## What is needed
In the records, take the part that opens with the line containing "communicate with on-premises." and closes with the line containing "that shows a". Render those lines, skipping blank ones, as a Markdown table with the columns No. and Text.
---- Exercise input
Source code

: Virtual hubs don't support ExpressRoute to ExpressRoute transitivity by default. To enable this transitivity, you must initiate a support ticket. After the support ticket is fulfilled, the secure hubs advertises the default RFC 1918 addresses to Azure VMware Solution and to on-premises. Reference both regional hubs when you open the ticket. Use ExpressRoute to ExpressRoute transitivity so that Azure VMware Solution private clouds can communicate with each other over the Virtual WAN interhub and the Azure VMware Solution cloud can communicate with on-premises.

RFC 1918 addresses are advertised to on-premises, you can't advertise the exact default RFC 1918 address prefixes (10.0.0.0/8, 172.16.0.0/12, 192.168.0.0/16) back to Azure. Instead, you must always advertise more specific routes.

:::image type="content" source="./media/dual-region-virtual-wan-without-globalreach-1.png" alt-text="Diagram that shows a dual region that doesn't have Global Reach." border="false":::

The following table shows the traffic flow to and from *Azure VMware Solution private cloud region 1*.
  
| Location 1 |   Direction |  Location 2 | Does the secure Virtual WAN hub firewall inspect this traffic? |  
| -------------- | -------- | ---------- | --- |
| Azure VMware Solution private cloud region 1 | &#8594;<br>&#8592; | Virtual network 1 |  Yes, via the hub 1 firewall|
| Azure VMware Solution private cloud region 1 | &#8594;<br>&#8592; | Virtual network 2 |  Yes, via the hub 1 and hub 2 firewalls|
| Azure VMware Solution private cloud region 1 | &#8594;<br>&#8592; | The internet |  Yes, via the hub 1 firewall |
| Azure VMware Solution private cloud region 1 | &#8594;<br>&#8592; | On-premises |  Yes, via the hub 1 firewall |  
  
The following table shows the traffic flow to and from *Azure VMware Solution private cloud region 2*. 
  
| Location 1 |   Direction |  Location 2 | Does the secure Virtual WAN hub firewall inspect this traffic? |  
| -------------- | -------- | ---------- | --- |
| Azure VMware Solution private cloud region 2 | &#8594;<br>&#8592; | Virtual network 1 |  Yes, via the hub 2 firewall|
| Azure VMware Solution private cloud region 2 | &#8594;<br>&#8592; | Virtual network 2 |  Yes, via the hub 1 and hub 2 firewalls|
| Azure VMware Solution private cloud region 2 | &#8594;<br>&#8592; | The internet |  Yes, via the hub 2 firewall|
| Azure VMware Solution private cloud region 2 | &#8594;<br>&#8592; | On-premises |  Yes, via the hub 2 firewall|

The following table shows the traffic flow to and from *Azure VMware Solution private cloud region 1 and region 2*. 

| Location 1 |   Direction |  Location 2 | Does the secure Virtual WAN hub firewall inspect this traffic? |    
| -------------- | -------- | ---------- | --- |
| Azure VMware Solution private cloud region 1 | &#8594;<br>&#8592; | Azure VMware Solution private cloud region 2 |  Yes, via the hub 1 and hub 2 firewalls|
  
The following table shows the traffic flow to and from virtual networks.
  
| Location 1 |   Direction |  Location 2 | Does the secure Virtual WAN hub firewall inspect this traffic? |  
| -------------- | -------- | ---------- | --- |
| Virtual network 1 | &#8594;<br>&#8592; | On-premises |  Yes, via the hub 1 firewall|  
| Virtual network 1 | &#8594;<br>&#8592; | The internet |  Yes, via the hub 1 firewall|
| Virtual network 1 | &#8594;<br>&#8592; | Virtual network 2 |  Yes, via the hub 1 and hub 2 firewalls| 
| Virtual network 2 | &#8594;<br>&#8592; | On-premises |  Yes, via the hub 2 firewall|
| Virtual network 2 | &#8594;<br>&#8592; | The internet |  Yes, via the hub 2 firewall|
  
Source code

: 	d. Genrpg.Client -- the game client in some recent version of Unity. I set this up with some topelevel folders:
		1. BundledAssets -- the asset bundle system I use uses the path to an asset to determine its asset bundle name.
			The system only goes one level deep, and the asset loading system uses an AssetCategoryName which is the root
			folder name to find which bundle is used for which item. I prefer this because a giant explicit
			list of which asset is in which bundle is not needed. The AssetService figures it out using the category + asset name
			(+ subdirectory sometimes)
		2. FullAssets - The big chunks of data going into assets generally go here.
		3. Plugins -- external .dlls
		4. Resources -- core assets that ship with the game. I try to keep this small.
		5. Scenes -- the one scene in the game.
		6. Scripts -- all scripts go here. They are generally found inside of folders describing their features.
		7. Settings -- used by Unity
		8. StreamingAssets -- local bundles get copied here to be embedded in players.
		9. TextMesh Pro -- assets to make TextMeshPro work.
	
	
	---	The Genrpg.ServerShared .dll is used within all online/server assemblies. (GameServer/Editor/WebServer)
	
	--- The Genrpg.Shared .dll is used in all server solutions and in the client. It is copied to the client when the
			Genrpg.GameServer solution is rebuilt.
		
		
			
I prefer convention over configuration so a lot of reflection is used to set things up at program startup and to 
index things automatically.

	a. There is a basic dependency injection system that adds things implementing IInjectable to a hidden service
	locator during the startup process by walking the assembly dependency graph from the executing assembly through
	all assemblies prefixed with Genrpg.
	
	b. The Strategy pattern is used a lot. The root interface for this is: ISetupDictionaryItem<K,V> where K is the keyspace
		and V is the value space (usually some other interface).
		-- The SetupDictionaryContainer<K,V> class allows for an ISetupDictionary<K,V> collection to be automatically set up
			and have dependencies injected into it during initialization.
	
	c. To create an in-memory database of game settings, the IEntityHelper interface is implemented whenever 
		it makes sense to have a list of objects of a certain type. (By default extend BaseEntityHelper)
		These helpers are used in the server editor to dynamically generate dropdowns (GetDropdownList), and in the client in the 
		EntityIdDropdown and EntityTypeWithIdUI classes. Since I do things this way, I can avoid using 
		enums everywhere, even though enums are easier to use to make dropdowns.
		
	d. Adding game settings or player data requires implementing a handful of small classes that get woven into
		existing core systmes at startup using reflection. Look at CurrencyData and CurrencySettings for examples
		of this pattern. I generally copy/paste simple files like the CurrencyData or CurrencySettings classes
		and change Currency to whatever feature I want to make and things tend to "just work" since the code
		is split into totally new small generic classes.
--------
## Exercise result
| No. | Text |
|---|---|
| 1 | : Virtual hubs don't support ExpressRoute to ExpressRoute transitivity by default. To enable this transitivity, you must initiate a support ticket. After the support ticket is fulfilled, the secure hubs advertises the default RFC 1918 addresses to Azure VMware Solution and to on-premises. Reference both regional hubs when you open the ticket. Use ExpressRoute to ExpressRoute transitivity so that Azure VMware Solution private clouds can communicate with each other over the Virtual WAN interhub and the Azure VMware Solution cloud can communicate with on-premises. |
| 2 | RFC 1918 addresses are advertised to on-premises, you can't advertise the exact default RFC 1918 address prefixes (10.0.0.0/8, 172.16.0.0/12, 192.168.0.0/16) back to Azure. Instead, you must always advertise more specific routes. |
| 3 | :::image type="content" source="./media/dual-region-virtual-wan-without-globalreach-1.png" alt-text="Diagram that shows a dual region that doesn't have Global Reach." border="false"::: |